We are unsure how long man was in this state with God, scholars presume it could have taken him years just to name the animals.
Woman was born into community; Adam, and a more finished creation awaited her crowning arrival. As such she craves this covering, this protection, this love and togetherness.
Perhaps this is why she doesn't even like to go to the bathroom alone...or perhaps for us men, such mysteries are better off unexplored.
I am not saying that she doesn't long for intimacy with God, any more than I am saying that a man doesn't desire to be with others. As a quick aside, many of you know that I have always maintained that the qualities belonging to the masculine or feminine are extremely subjective and change drastically with cultures and time; I believe the intrinsic, God given, attributions to be a much shorter list. So I will not make any conclusive statements here; but I welcome the conversation.

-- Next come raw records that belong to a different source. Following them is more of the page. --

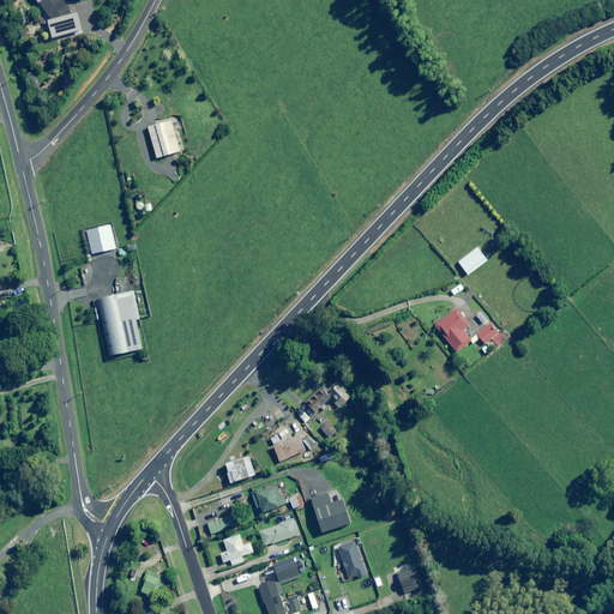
[(157,158),(180,152),(172,121),(149,127),(157,158)]
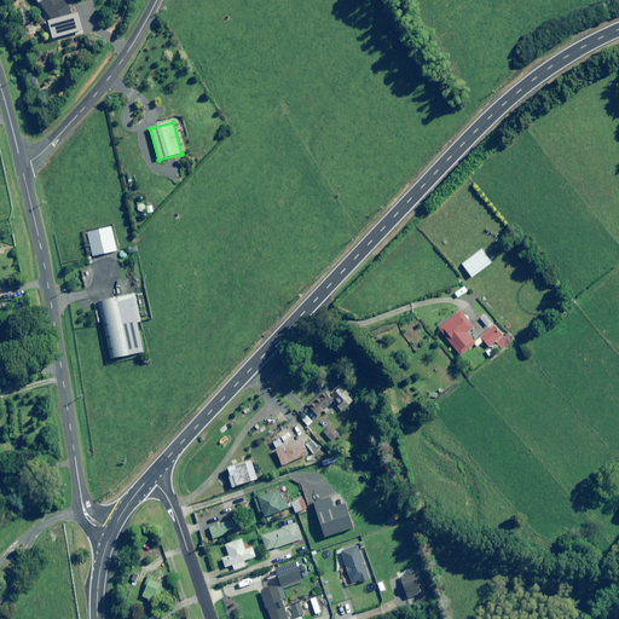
[(116,252),(111,227),(87,232),(93,256),(116,252)]
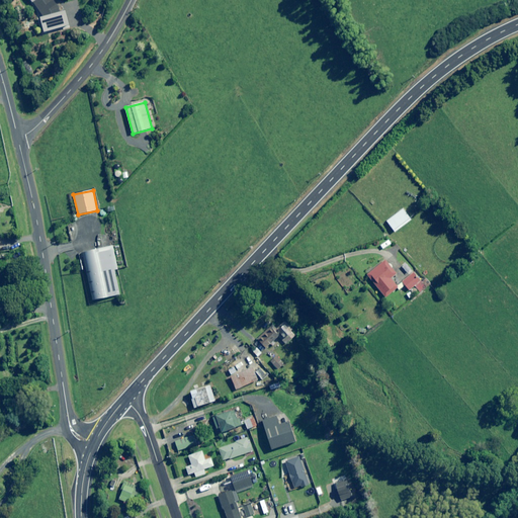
[(118,269),(112,246),(82,253),(91,291),(93,300),(120,294),(114,270),(118,269)]
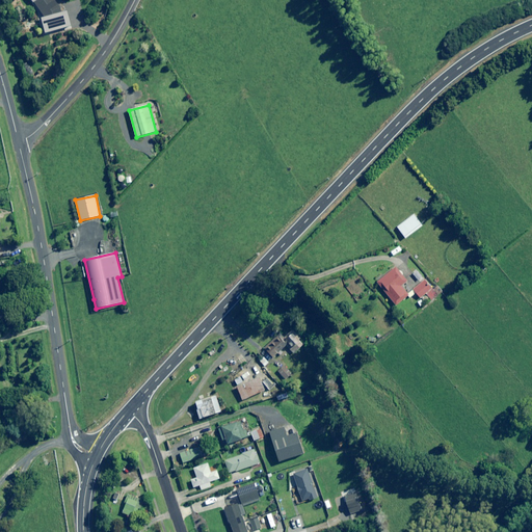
[(407,281),(396,267),(377,283),(396,306),(408,296),(400,287),(407,281)]
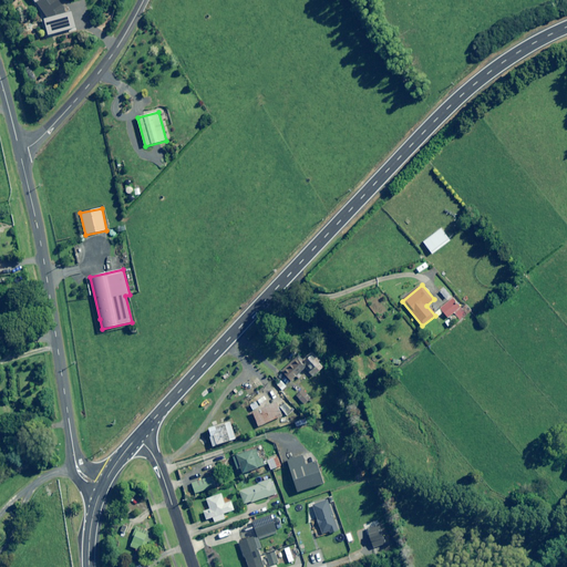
[(434,313),(437,317),(442,312),(449,319),(454,315),(460,321),(468,313),(453,296),(434,313)]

Jesus told his disciples: "You will leave me all alone; yet I am not alone, for my father is with me." These moments in the proverbial wilderness when we are "lonely, but not alone", are calling to me even as I write this.
For me the mountains provide me with this singular pursuit, but life affords us many such opportunities. Singleness is such a wilderness; an uncommon situation or struggle is such a desert.
In these moments I am hedged in; like the harlot wife of Hosea, my solitude separates me from all other interior interests and pursuits.
My ear is tuned only to his voice; my heart has feelings only for him...And in these moments I am reborn and I open my eyes, awaking to a wilderness all my own with God.